• [REQUIRED TASK A] Write out the records word for word, starting with their first line and going on through the line that contains "locality: Vicinity of", with that line included.

• [SUPPLIED PASSAGE]

□ □ □ □

# You CAN Hook a Box in the BOSE System



## SmokeyDP (Oct 31, 2003)

I have a 2001 Pathfinder LE with the BOSE w/ 6disk in dash changer. I couldn't figure out how to wire up a sub to it because of the goofy wiring of the BOSE. There are two places by my house that can do it however. They hooked up a amp and box to my friends Escalade. They hooked up a converter box to the back of the head unit so it had RCA outs.

This is my setup:

Rockford 550S Amp w/ Bass Line Control

2 Infinity Kappa 100.3D 10" Subs

It sounds really good BTW.


----------



## twairways (Jun 20, 2004)

*Help!*

If I get a 12" RF Punch, and some sort of compatible amp, could the guys @ Best Buy hook it up for me? Normally I'm pretty good with car maintenance, but I'm not about to fuck up my electric/audio. Any advice appreciated.


----------



## SmokeyDP (Oct 31, 2003)

Best thing to do would be to go there and ask them. It depends on the installers. Usually a place that does more custom work can do it atleast around here.

Make sure you get an amp with a BASS remote to control the sub!

ANY amp will work as they have a converter box that turns line level inputs into RCA outputs. This is how mine was done. I could have done it myself except no one would sell me the schematics and I couldn't find them online.


----------



## Brandon (Jun 17, 2004)

if you can access the rear speakers and see what color the wires are you could do it yourself...


----------



## SmokeyDP (Oct 31, 2003)

Brandon said:


> if you can access the rear speakers and see what color the wires are you could do it yourself...


The speakers are in the door and I am told it doesn't work hooked directly to a speaker because the factory amps change the Ohms. You would still have to run the amp turn on wire from the back of the head unit somehow and would still need a schematic for this....


----------



## sr20dem0n (Mar 19, 2003)

SmokeyDP said:


> The speakers are in the door and I am told it doesn't work hooked directly to a speaker because the factory amps change the Ohms. You would still have to run the amp turn on wire from the back of the head unit somehow and would still need a schematic for this....


No need for a schematic, the factory headunit sends low level signals to the speakers, where there's a built in amp that drives the speaker. All you need is a multimeter that can read AC voltage and maybe a test speaker (something with a high impedence that can work on low-level signals, like headphones) so you can find which wires are the + and - on the speaker wire so you can attach them to a LOC. Then for the remote turn on you can just use a multimeter to read the wires coming out of the back of the headunit to find the one that turns on and off with the headunit.


----------



## Bryan200sx (Jan 23, 2003)

The little converter boxes solve all of that. they even have extra ground for the little converter box it self. ive done it for multiple cars the converter box has a frequency knob so it sounds clear i always tapp the rear speaker wires beacause it is alot easyer to wire it and the remote wire can be run to any 12v switched item preferably the radio i forgot witch wire it is back there but if u do a search im sure it would show up. ive done all my radio work and that set up is fine just but your going to have ur mids and highs kinda downed out by the bass.


----------

□ □ □ □

• [REQUIRED TASK B] Decide whether each statement agrees with the forum thread above, and give yes or no with the deciding words of the thread quoted exactly: (i) SmokeyDP's setup includes two Infinity Kappa 10-inch subs; (ii) SmokeyDP was able to find the schematics online; (iii) Bryan200sx says the converter box has a frequency knob.

• [SOURCE MATERIAL]
□ □ □ □

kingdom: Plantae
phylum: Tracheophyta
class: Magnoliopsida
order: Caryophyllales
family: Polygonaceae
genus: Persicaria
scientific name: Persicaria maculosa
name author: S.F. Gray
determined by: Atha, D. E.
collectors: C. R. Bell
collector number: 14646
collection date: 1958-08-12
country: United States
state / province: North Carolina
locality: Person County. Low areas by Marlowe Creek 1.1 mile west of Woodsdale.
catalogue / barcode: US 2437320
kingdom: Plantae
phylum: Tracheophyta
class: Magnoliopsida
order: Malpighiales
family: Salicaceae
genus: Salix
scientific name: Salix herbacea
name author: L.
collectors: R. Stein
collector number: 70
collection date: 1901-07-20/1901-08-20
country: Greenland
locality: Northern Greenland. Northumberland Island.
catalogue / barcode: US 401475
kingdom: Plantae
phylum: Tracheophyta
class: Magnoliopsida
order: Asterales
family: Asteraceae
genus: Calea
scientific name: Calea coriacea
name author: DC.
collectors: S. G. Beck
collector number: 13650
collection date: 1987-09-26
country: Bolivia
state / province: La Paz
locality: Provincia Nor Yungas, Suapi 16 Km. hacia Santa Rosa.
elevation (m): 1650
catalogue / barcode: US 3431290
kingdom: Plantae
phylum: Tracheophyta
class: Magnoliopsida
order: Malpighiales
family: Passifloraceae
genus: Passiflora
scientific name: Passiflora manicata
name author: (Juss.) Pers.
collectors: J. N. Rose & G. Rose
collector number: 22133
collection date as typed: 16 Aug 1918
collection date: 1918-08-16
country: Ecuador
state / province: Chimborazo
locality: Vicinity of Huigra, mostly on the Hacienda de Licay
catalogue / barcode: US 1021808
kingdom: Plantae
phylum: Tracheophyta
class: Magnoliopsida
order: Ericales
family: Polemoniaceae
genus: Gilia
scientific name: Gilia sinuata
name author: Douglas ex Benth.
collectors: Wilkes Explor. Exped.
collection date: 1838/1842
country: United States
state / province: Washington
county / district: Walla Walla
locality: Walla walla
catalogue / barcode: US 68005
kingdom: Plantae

□ □ □ □

• [WORKED ANSWER A]
kingdom: Plantae
phylum: Tracheophyta
class: Magnoliopsida
order: Caryophyllales
family: Polygonaceae
genus: Persicaria
scientific name: Persicaria maculosa
name author: S.F. Gray
determined by: Atha, D. E.
collectors: C. R. Bell
collector number: 14646
collection date: 1958-08-12
country: United States
state / province: North Carolina
locality: Person County. Low areas by Marlowe Creek 1.1 mile west of Woodsdale.
catalogue / barcode: US 2437320
kingdom: Plantae
phylum: Tracheophyta
class: Magnoliopsida
order: Malpighiales
family: Salicaceae
genus: Salix
scientific name: Salix herbacea
name author: L.
collectors: R. Stein
collector number: 70
collection date: 1901-07-20/1901-08-20
country: Greenland
locality: Northern Greenland. Northumberland Island.
catalogue / barcode: US 401475
kingdom: Plantae
phylum: Tracheophyta
class: Magnoliopsida
order: Asterales
family: Asteraceae
genus: Calea
scientific name: Calea coriacea
name author: DC.
collectors: S. G. Beck
collector number: 13650
collection date: 1987-09-26
country: Bolivia
state / province: La Paz
locality: Provincia Nor Yungas, Suapi 16 Km. hacia Santa Rosa.
elevation (m): 1650
catalogue / barcode: US 3431290
kingdom: Plantae
phylum: Tracheophyta
class: Magnoliopsida
order: Malpighiales
family: Passifloraceae
genus: Passiflora
scientific name: Passiflora manicata
name author: (Juss.) Pers.
collectors: J. N. Rose & G. Rose
collector number: 22133
collection date as typed: 16 Aug 1918
collection date: 1918-08-16
country: Ecuador
state / province: Chimborazo
locality: Vicinity of Huigra, mostly on the Hacienda de Licay

• [WORKED ANSWER B]
(i) Yes: "2 Infinity Kappa 100.3D 10" Subs"
(ii) No: "no one would sell me the schematics and I couldn't find them online"
(iii) Yes: "the converter box has a frequency knob so it sounds clear"